UCLA faculty discuss progress of research on COVID-19’s long-term health effects
UCLA professors and researchers reflect on
the past year in COVID-19 research and what is being done to better understand the virus. (Clockwise from top left: Courtesy of INSPIRE COVID-19 Study, INSPIRE COVID-19 Study, Christina Ramirez, INSPIRE COVID-19 Study, INSPIRE COVID-19 Study and Peter Katona)
Professors are working to better understand the long-term effects of COVID-19 through research and reflect on the progress in research a year into the ongoing pandemic.
Scientists have produced COVID-19 research at a rapid rate, with more than 87,000 research papers about the coronavirus published between January 2020, at the beginning of the pandemic, and October, according to a study from Ohio State University.
“We’ve learned a tremendous amount about this virus in the last year. We know more about this virus in a year than we’ve ever known about any virus in a year,” said Peter Katona, a clinical professor of medicine at the David Geffen School of Medicine.
However, the long-term effects of COVID-19 are still unknown, some faculty said.
The Innovative Support for Patients with SARS-CoV-2 Infections Registry study is a Centers for Disease Control and Prevention-funded research project investigating the effects of ‘long COVID.’ Patients with long COVID-19 experience COVID-19 symptoms for more than four weeks after being infected, according to the CDC. The national project includes eight participating university medical centers, including UCLA Health.
UCLA Health is currently collecting data for the INSPIRE study. Study participants must be 18 years or older, have had symptoms of COVID-19, have been tested for COVID-19 within six weeks and have access to an internet connection. UCLA Health compensates participants with up to $100 at the end of the project as an incentive.
“This is a tricky topic to study scientifically,” said Joann Elmore, a professor of medicine and the principal investigator of INSPIRE. “First of all, we don’t even know what long COVID is, we don’t even have a working definition.”
The INSPIRE study will be using a combination of self-reported survey data every three months – for a total of 18 months – and participants’ medical records, Elmore added.
“What’s documented often misses what the patient reports, you know, I’m a physician and I may see a patient, and they report two or three things, but I’ll only document one,” Elmore said.

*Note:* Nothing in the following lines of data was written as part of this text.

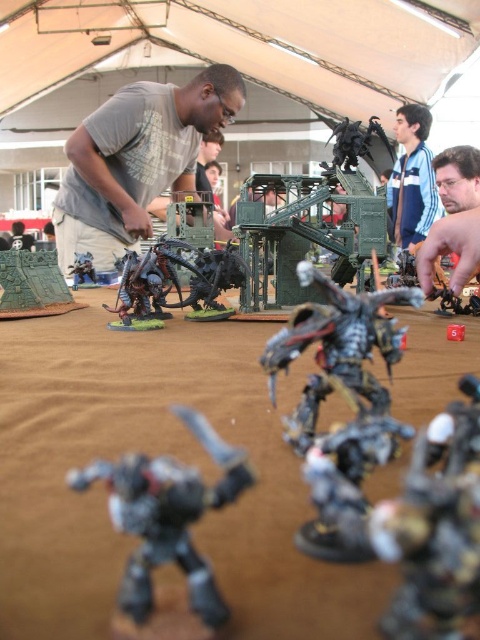
You are a player in a tabletop game and need to determine if your shiny metallic robot at center can be seen over the blue striped shirt at upper center. Based on their heights, can the robot be seen from behind the shirt?

The shiny metallic robot at center is shorter than the blue striped shirt at upper center, so it cannot be seen from behind the shirt.

You are a player standing at the edge of the table, and you want to reach the gray matte shirt at center to adjust its position. Can you estimate whether you can comfortably reach it without moving your chair?

The gray matte shirt at center is 6.85 feet away from you, so you cannot comfortably reach it without moving your chair since the typical arm reach is about 2 feet.

You are a player in a tabletop game and need to place your miniature figure on the green plastic terrain at left. What are the coordinates where you should place it?

The green plastic terrain at left is located at coordinates point (x=33, y=285).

She added that the national reach of INSPIRE enables researchers to combine the data collected from each respective university medical center.
“I see investigators collaborating because we care,” Elmore said. “And we realize the importance in this time in history, and that we can’t take five years to answer these questions.”
Katona said the long-term effects of the COVID-19 virus are very unusual.
With other viral illnesses, symptoms clear once people recover, but people infected with COVID-19 have experienced lingering neurological symptoms, Katona said. How the virus causes these long-term symptoms is still unknown, he added.
Katona said it is a concern because the millions of people in the U.S. who have recovered from COVID-19 could be left with these chronic symptoms.
Vaccination might help individuals with long-term symptoms, based on preliminary medical reports, Katona said. However, there is still not enough evidence to know definitively, especially when it comes to sensory loss or fatigue, he said.
There is also a lack of understanding about why some COVID-19 patients experience such an intense immune response, said Christina Ramirez, a professor of biostatistics.
“We really need to do more research to understand why some people clear viruses rapidly and why some people do not,” Ramirez said. “Studies like (INSPIRE) … will be really useful in trying to figure out the mechanisms behind it.”
Another important step is to continue monitoring the mutations of the COVID-19 virus, Ramirez said.
Health departments should keep track of the different variants of the COVID-19 virus present in the population, especially in breakthrough cases where people contract COVID-19 even after they have been vaccinated, Ramirez said. This will help serve as an early warning system to detect viruses that develop resistance against vaccines or the immune system, she added.
The next step will be to supply vaccines to other countries like India that are experiencing spikes in cases and deaths, which can be prevented by vaccination, Ramirez said. The U.S. must also improve its pandemic response plans to be more easily adaptable to future viruses, Katona said.
“I think we will always have to remain vigilant and vigilant for other emerging infectious diseases,” Ramirez said.